The Pink, White and Blue Universe
A collection of tales that record literary author Meira Chand's own personal passage to India.
The Pink, White and Blue Universe is a collection of tales that record Meira Chand's own personal passage to India. Set in the colour-drenched chaos of Mumbai, these stories weave together the elements of faith, sensuality, hope and pathos that pervade the many corners of life in India.
Ranging from tender and poignant to dark and comic, the stories in this collection are peopled by those cast adrift and left in states of bewilderment as they navigate their way through a society that is both humane and pitiless. India delivers to these characters moments of reckoning as they confront complexities and contradictions at the heart of themselves.
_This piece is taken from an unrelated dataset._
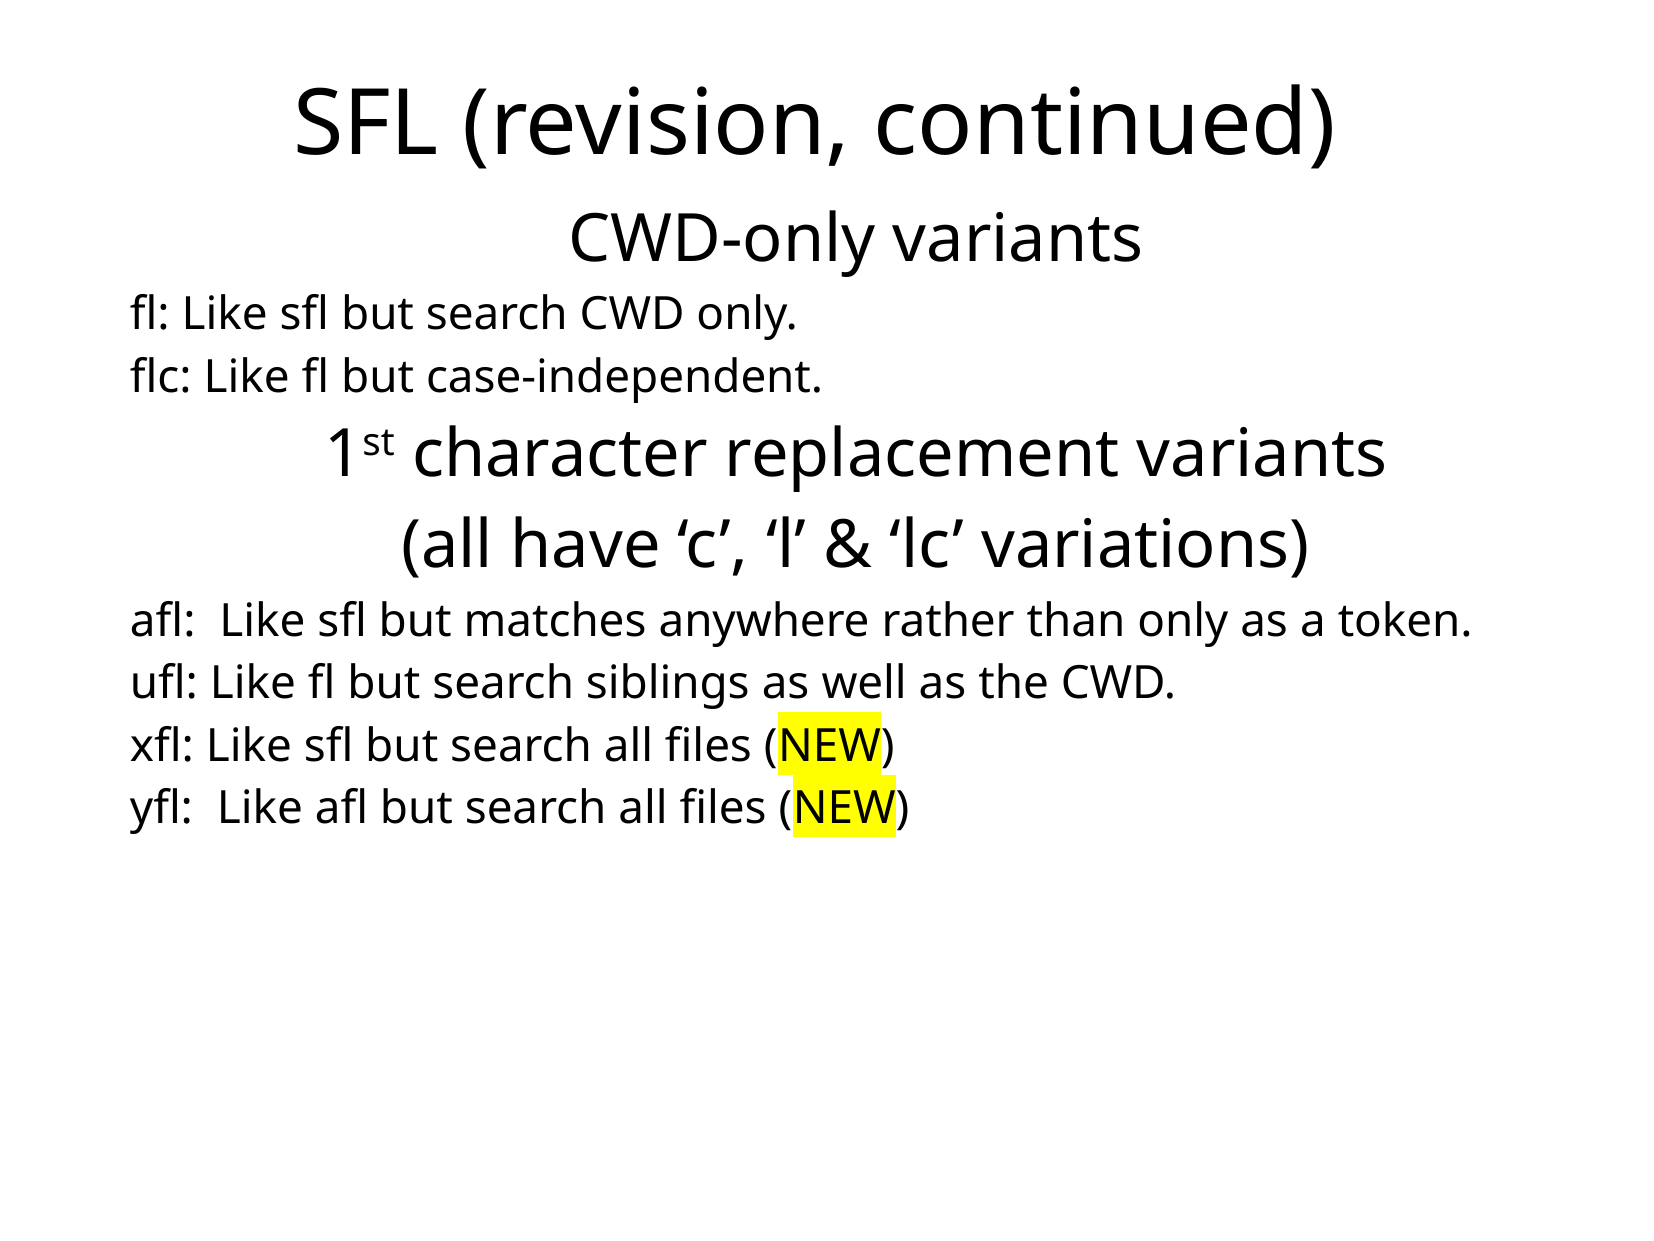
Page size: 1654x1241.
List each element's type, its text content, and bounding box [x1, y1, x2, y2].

list CWD-only variants fl: Like sfl but search CWD only. flc: Like fl but case-independent. 1st character replacement variants (all have ‘c’, ‘l’ & ‘lc’ variations) afl: Like sfl but matches anywhere rather than only as a token. ufl: Like fl but search siblings as well as the CWD. xfl: Like sfl but search all files (NEW) yfl: Like afl but search all files (NEW) [94, 189, 1583, 1134]
title SFL (revision, continued) [70, 49, 1560, 189]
- Intriguing setting: Dive deep into Meira Chand's evocative tales set in vibrant Mumbai, where every shade of emotion paints a portrait of life in this mesmerising country. Discover a world where faith, sensuality, and the raw essence of humanity come alive in every story.
- Memorable characters: From touching narratives to tales with a dark comic twist, Meira Chand masterfully captures the essence of characters seeking their place amidst India's captivating blend of tradition and modernity. Every story is a testament to the resilience and adaptability of the human spirit.
- Provocative themes: Witness intimate encounters that challenge and transform, as readers confront their innermost truths amidst the complexities of a society that reflects both compassion and indifference. Let India's contrasts enlighten and inspire through the profound storytelling.
Born and educated in London, Meira Chand is of Swiss-Indian parentage. She studied art at St Martin’s School of Art & Design and later taught art at an international school in Japan before turning to writing. She has a PhD in Creative Writing from the University of Western Australia.
Her life is lived between East and West and the concept of Home is multifaceted. In 1962 she moved from London to Japan, living there until 1971, when she left to spend five years in India. In 1976 she returned again to Japan, residing there until 1997, when she relocated to Singapore, where she now lives. In 2011 she became a Singapore citizen.
Her multi-cultural heritage and the confluence of different cultures in her life is reflected in her novels, which explore issues of identity, belonging and cultural dislocation. Five of her novels are set in Japan – The Gossamer Fly (1979), Last Quadrant(1981), The Bonsai Tree (1983), The Painted Cage (1986) and A Choice of Evils (1996).
Contemporary India is the location of House of the Sun (1989) that, in 1990, was adapted for the stage in London where it had a successful run at Theatre Royal Stratford East. It was the first Asian play, with an all-Asian cast and direction, performed in London. The play was voted “Critic’s Choice” by Time Out magazine. Also set in India, but in Calcutta during the early days of the Raj, A Far Horizon (2001) considers the notorious story of the Black Hole of Calcutta.
Set against the backdrop of Singapore, A Different Sky (2010) follows the lives of three families through the 30 tumultuous years leading up to Singapore’s independence. On its publication, the novel was a “Book of the Month choice” by the UK bookshop chain, Waterstones, and was on Oprah Winfrey’s recommended reading list. It was also long-listed for the International IMPAC Dublin Literary Award in 2012.
Her latest novel, Sacred Waters (2017), moves between two timelines, stretching from India to Singapore and Burma, and is a compelling exploration of two women’s struggle to assert themselves in male-dominated societies of the past and the present.
In Singapore she is involved in many programmes to promote literature and mentor young writers. She is a board member of the National Arts Council.